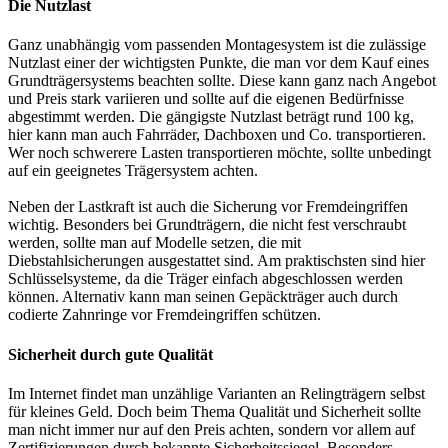
Die Nutzlast
Ganz unabhängig vom passenden Montagesystem ist die zulässige
Nutzlast einer der wichtigsten Punkte, die man vor dem Kauf eines
Grundträgersystems beachten sollte. Diese kann ganz nach Angebot
und Preis stark variieren und sollte auf die eigenen Bedürfnisse
abgestimmt werden. Die gängigste Nutzlast beträgt rund 100 kg,
hier kann man auch Fahrräder, Dachboxen und Co. transportieren.
Wer noch schwerere Lasten transportieren möchte, sollte unbedingt
auf ein geeignetes Trägersystem achten.
Neben der Lastkraft ist auch die Sicherung vor Fremdeingriffen
wichtig. Besonders bei Grundträgern, die nicht fest verschraubt
werden, sollte man auf Modelle setzen, die mit
Diebstahlsicherungen ausgestattet sind. Am praktischsten sind hier
Schlüsselsysteme, da die Träger einfach abgeschlossen werden
können. Alternativ kann man seinen Gepäckträger auch durch
codierte Zahnringe vor Fremdeingriffen schützen.
Sicherheit durch gute Qualität
Im Internet findet man unzählige Varianten an Relingträgern selbst
für kleines Geld. Doch beim Thema Qualität und Sicherheit sollte
man nicht immer nur auf den Preis achten, sondern vor allem auf
Zertifizierungen durch bekannte Sicherheitssiegel. Besonders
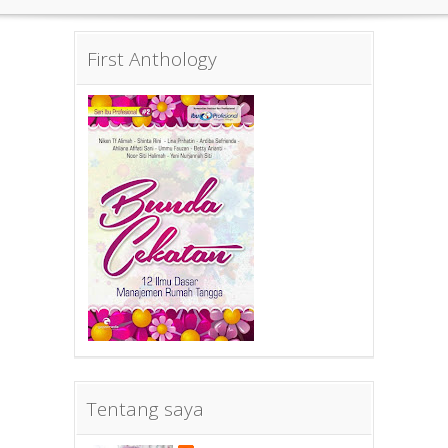
First Anthology
Tentang saya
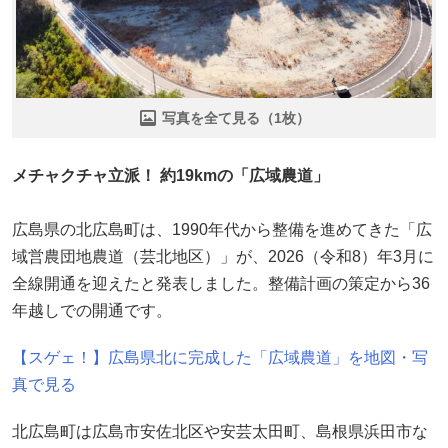
写真を全て見る（1枚）
メチャクチャ立派！ 約19kmの「広域農道」
広島県の北広島町は、1990年代から整備を進めてきた「広
域営農団地農道（芸北地区）」が、2026（令和8）年3月に
全線開通を迎えたと発表しました。整備計画の策定から36
年越しでの開通です。
【スゲェ！】広島県北に完成した「広域農道」を地図・写
真で見る
北広島町は広島市安佐北区や安芸太田町、島根県浜田市な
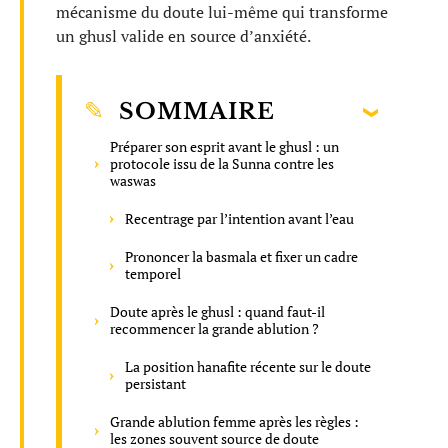
mécanisme du doute lui-même qui transforme
un ghusl valide en source d’anxiété.
SOMMAIRE
Préparer son esprit avant le ghusl : un
protocole issu de la Sunna contre les
waswas
Recentrage par l’intention avant l’eau
Prononcer la basmala et fixer un cadre
temporel
Doute après le ghusl : quand faut-il
recommencer la grande ablution ?
La position hanafite récente sur le doute
persistant
Grande ablution femme après les règles :
les zones souvent source de doute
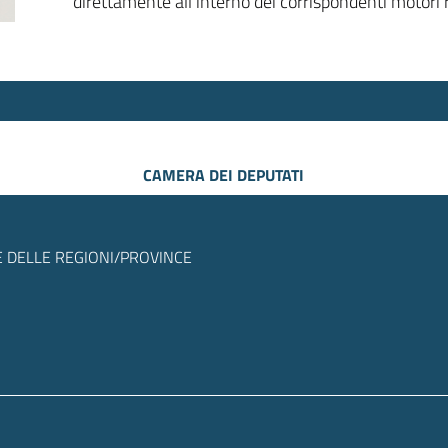
direttamente all’interno dei corrispondenti motori r
CAMERA DEI DEPUTATI
 DELLE REGIONI/PROVINCE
#####
Written task:
List every line in the items that contains the string "ghusl", treating uppercase and lowercase as different.

Expected answer:
un ghusl valide en source d’anxiété.
Préparer son esprit avant le ghusl : un
Doute après le ghusl : quand faut-il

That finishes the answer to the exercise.